## WHAT IS EXPECTED
There is a line below that contains "index dip: (1046, 873)". Please reproduce it and all following lines exactly, through the final one.

(Pose landmark coordinates)
_ _ _ _

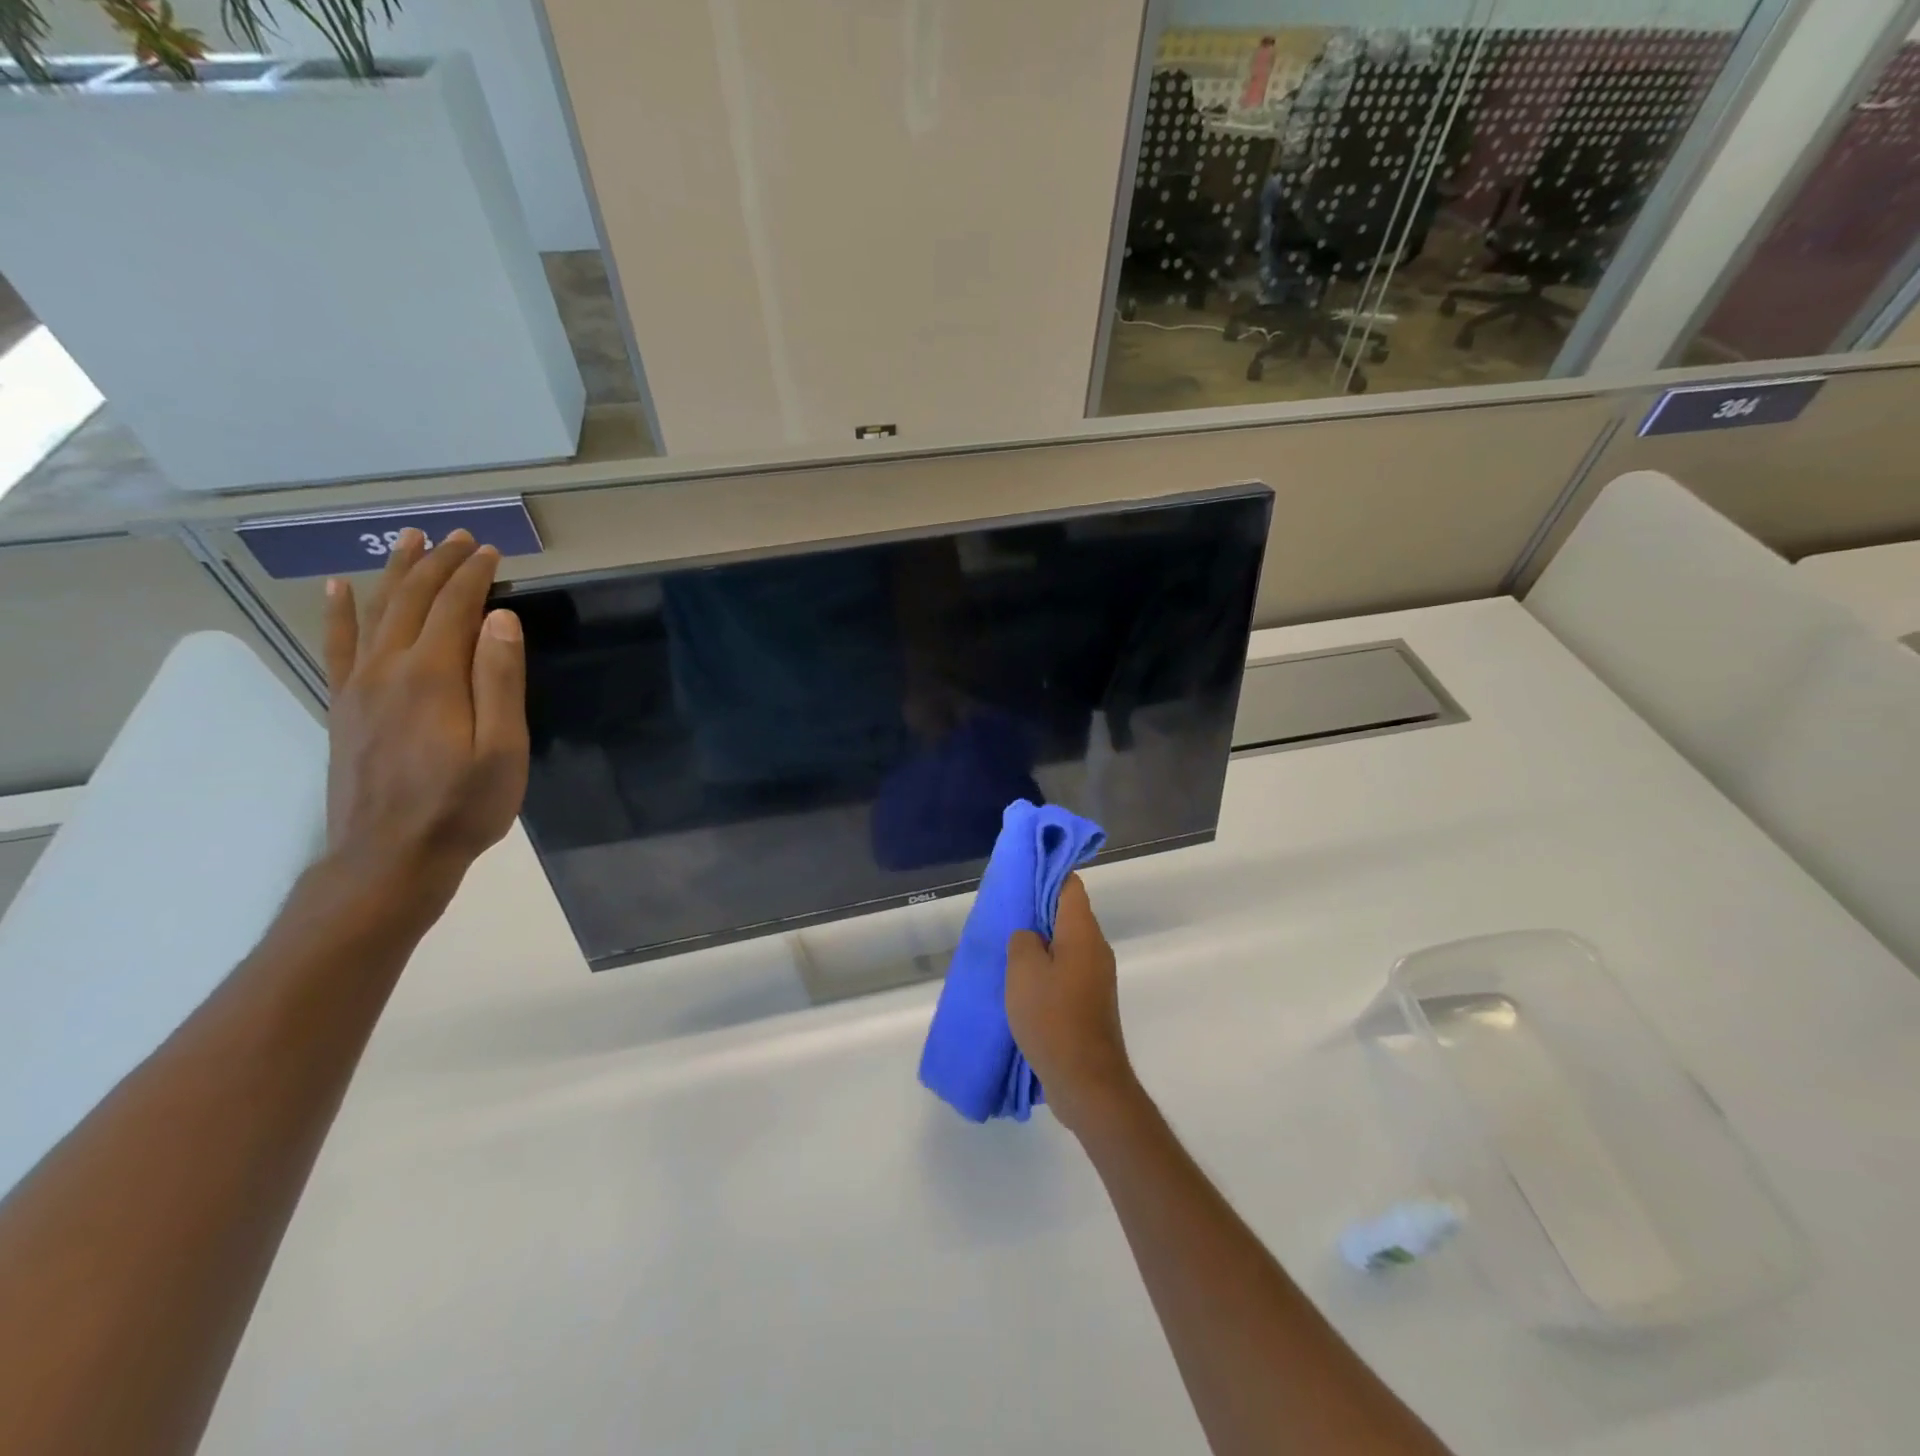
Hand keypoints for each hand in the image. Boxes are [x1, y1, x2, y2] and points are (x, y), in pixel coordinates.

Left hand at [320, 529, 528, 912]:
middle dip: (439, 564)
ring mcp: (359, 687)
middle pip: (413, 601)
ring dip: (395, 574)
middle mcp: (389, 669)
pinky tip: (337, 590)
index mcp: (433, 676)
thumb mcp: (503, 749)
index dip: (474, 575)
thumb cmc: (463, 806)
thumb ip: (500, 680)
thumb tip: (500, 619)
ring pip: (375, 613)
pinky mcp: (344, 707)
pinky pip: (337, 647)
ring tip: (409, 541)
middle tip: (461, 537)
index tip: (493, 550)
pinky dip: (338, 613)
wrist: (390, 858)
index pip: (455, 608)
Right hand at [1005, 875, 1138, 1133]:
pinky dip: (1047, 969)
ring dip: (1040, 944)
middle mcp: (1096, 949)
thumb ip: (1023, 941)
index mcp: (1083, 933)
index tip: (1020, 875)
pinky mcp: (1091, 1002)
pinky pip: (1067, 971)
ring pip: (1066, 945)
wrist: (1087, 1081)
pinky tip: (1023, 984)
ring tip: (1008, 950)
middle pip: (1068, 914)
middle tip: (1006, 914)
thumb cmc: (1053, 1018)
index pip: (1070, 885)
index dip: (1046, 873)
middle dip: (1038, 910)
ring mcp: (1096, 978)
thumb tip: (1030, 936)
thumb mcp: (1023, 971)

_ _ _ _

## YOUR SOLUTION
index dip: (1046, 873)
middle dip: (1038, 910)
ring mcp: (1096, 978)
thumb tip: (1030, 936)
thumb mcp: (1023, 971)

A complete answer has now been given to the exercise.